Grid forming: mucho más que un tecnicismo eléctrico
Puede sonar a jerga de ingeniero, pero el grid forming es un concepto que pronto será de dominio común. En términos simples, se trata de una forma de operar los inversores, esos aparatos que transforman la electricidad de las renovables para que pueda entrar en la red, de forma que no sólo sigan la red, también la lideren. En otras palabras, pueden crear y sostener la señal de frecuencia sin necesidad de que una planta térmica marque el ritmo.
La importancia de esto no es menor. Con menos centrales tradicionales operando, se pierde la inercia física que antes ayudaba a mantener estable la red eléctrica. Aquí es donde el grid forming marca la diferencia: puede simular esa inercia y responder rápidamente ante cualquier alteración, manteniendo el sistema en equilibrio. Lo llamativo es que esta capacidad no depende de plantas enormes. Con los dispositivos adecuados, incluso una instalación renovable de tamaño medio puede ofrecer esa estabilidad. La clave está en combinar algoritmos inteligentes con hardware ágil, como las baterías.

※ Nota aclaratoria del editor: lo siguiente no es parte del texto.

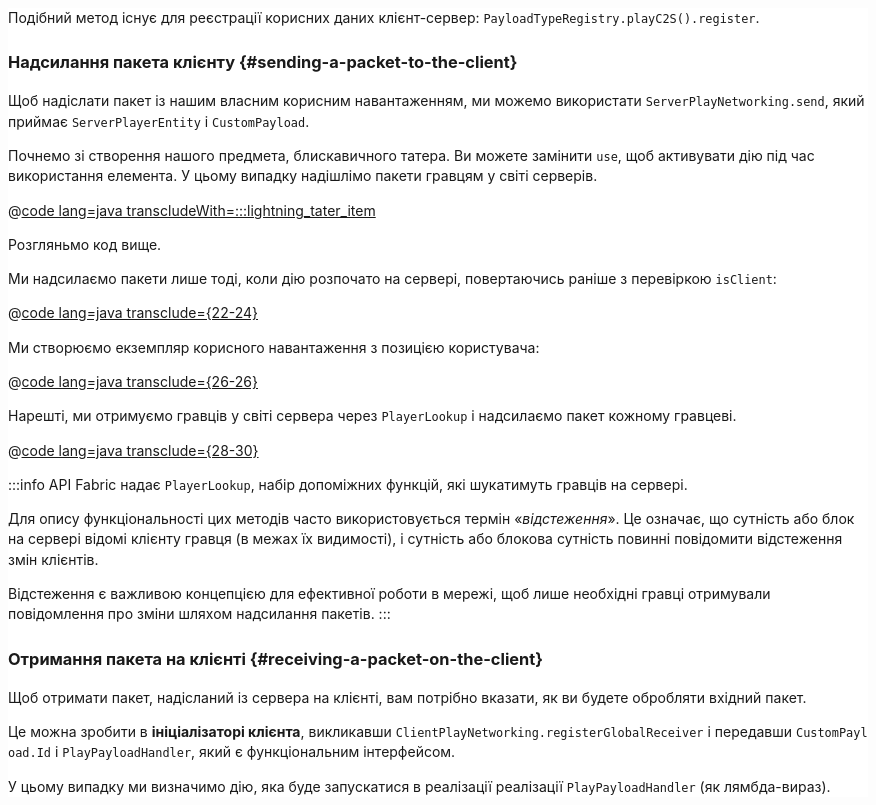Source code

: Подібний метод існує для реєстрації корисних даних клієнт-сервер: `PayloadTypeRegistry.playC2S().register`.

### Надсилання пакета клієнту {#sending-a-packet-to-the-client}

Щоб надіслати пакет із нашим власним корисним навантаженням, ми можемо використати `ServerPlayNetworking.send`, який приймає `ServerPlayerEntity`
і `CustomPayload`.

Почнемо зі створення нашого предмета, блискавичного татера. Ви можете замінити `use`, щоб активувати дію під час використання елемента.
У цьому випадку надішлімо пакети гравцям у світі серверів.

@[code lang=java transcludeWith=:::lightning_tater_item](@/reference/1.21.8/src/main/java/com/example/docs/networking/basic/LightningTaterItem.java)

Розгляньмо код вище.

Ми надсилаємо пакети лише тоді, коли дію розпочато на сервері, повертаючись раніше з перевіркою `isClient`:

@[code lang=java transclude={22-24}](@/reference/1.21.8/src/main/java/com/example/docs/networking/basic/LightningTaterItem.java)

Ми створюємо екземпляр корисного навантаження з позицією користувача:

@[code lang=java transclude={26-26}](@/reference/1.21.8/src/main/java/com/example/docs/networking/basic/LightningTaterItem.java)

Нарешті, ми отримуємо гравців у світі сервера через `PlayerLookup` і надсилаємо пакет кожному гравцеві.

@[code lang=java transclude={28-30}](@/reference/1.21.8/src/main/java/com/example/docs/networking/basic/LightningTaterItem.java)

:::info
API Fabric надає `PlayerLookup`, набір допоміжних функцій, які шукатимуть гравців на сервері.

Для опису функціональності цих методів часто використовується термін «_відстеження_». Це означає, що сутність або блок на сервері відомі клієнту гравця (в межах їх видимості), і сутність або блокова сутність повинні повідомити
відстеження змін клієнтів.

Відстеження є важливою концепцією для ефективної роботи в мережі, щоб лише необхідні гравці отримували повідомлення про зміни шляхом надсилання пакетів.
:::

### Отримання пакета на клієнті {#receiving-a-packet-on-the-client}

Щоб отримати пакет, надісланий із сервера на клієнті, вам потрібно вказати, як ви будете обробляти вхідний пакет.

Це можна зробити в **ініціалізаторі клієнта**, викликавши `ClientPlayNetworking.registerGlobalReceiver` і передавши `CustomPayload.Id` і `PlayPayloadHandler`, який є функціональним інтерфейсом.

У цьому випадку ми визначимо дію, яка буде запускатися в реалізації реалізації `PlayPayloadHandler` (як
лямбда-вираз).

Pero no vale cualquier batería. Las más efectivas para esta función son las que pueden reaccionar en milisegundos y están siempre listas para entrar en acción. Eso permite mantener la frecuencia estable e iniciar desde cero el sistema si todo se apaga, lo que se conoce como función black-start.
España, puntera en renovables pero rezagada en baterías inteligentes
Aunque el país presume de cifras récord en generación limpia, sigue sin apostar fuerte por las baterías que integran grid forming. Fabricantes nacionales como Power Electronics o Gamesa Electric tienen la tecnología, pero los grandes proyectos no despegan. ¿Por qué? Por falta de incentivos, de regulación clara y de un mercado que premie estos servicios de estabilidad. 
Mientras tanto, otros países ya aprendieron la lección. Australia, tras un apagón similar en 2016, aceleró la instalación de baterías con esta capacidad. Hoy cuenta con sistemas emblemáticos como el de Hornsdale, que fue pionero en estabilizar redes gracias a su capacidad de respuesta ultrarrápida. Arabia Saudí también apuesta por esta vía en su futurista ciudad del Mar Rojo, con sistemas masivos provistos por Huawei. España no parte de cero, pero va tarde. Y en una red eléctrica, el tiempo de reacción puede marcar la diferencia entre continuidad o colapso.
Qué hace falta para evitar otro colapso eléctrico
Evitar otro evento como el del 28 de abril no depende de milagros, sino de decisiones. El primer paso: facilitar el despliegue de baterías con capacidad grid forming. Esto implica planificación, financiación pública y objetivos concretos, como ya se ha hecho en otros países. Otro factor clave es mejorar la interconexión eléctrica. No basta con generar energía limpia, hay que saber moverla. Con más enlaces entre comunidades autónomas, se reparten mejor las cargas y se evita que un fallo local se convierta en un apagón nacional.
Además, urge modernizar la infraestructura existente. Las redes deben más grandes y más listas: capaces de adaptarse en tiempo real a los cambios del consumo y la producción. Aquí, los modelos de simulación como los EMT se vuelven imprescindibles para prever escenarios y evitar sorpresas.
Por último, hace falta entender que integrar renovables no es el problema. El verdadero desafío está en hacerlo con inteligencia, apoyándose en tecnologías como el grid forming para que el futuro eléctrico sea tan limpio como seguro. Porque sin red estable, no hay transición energética que valga.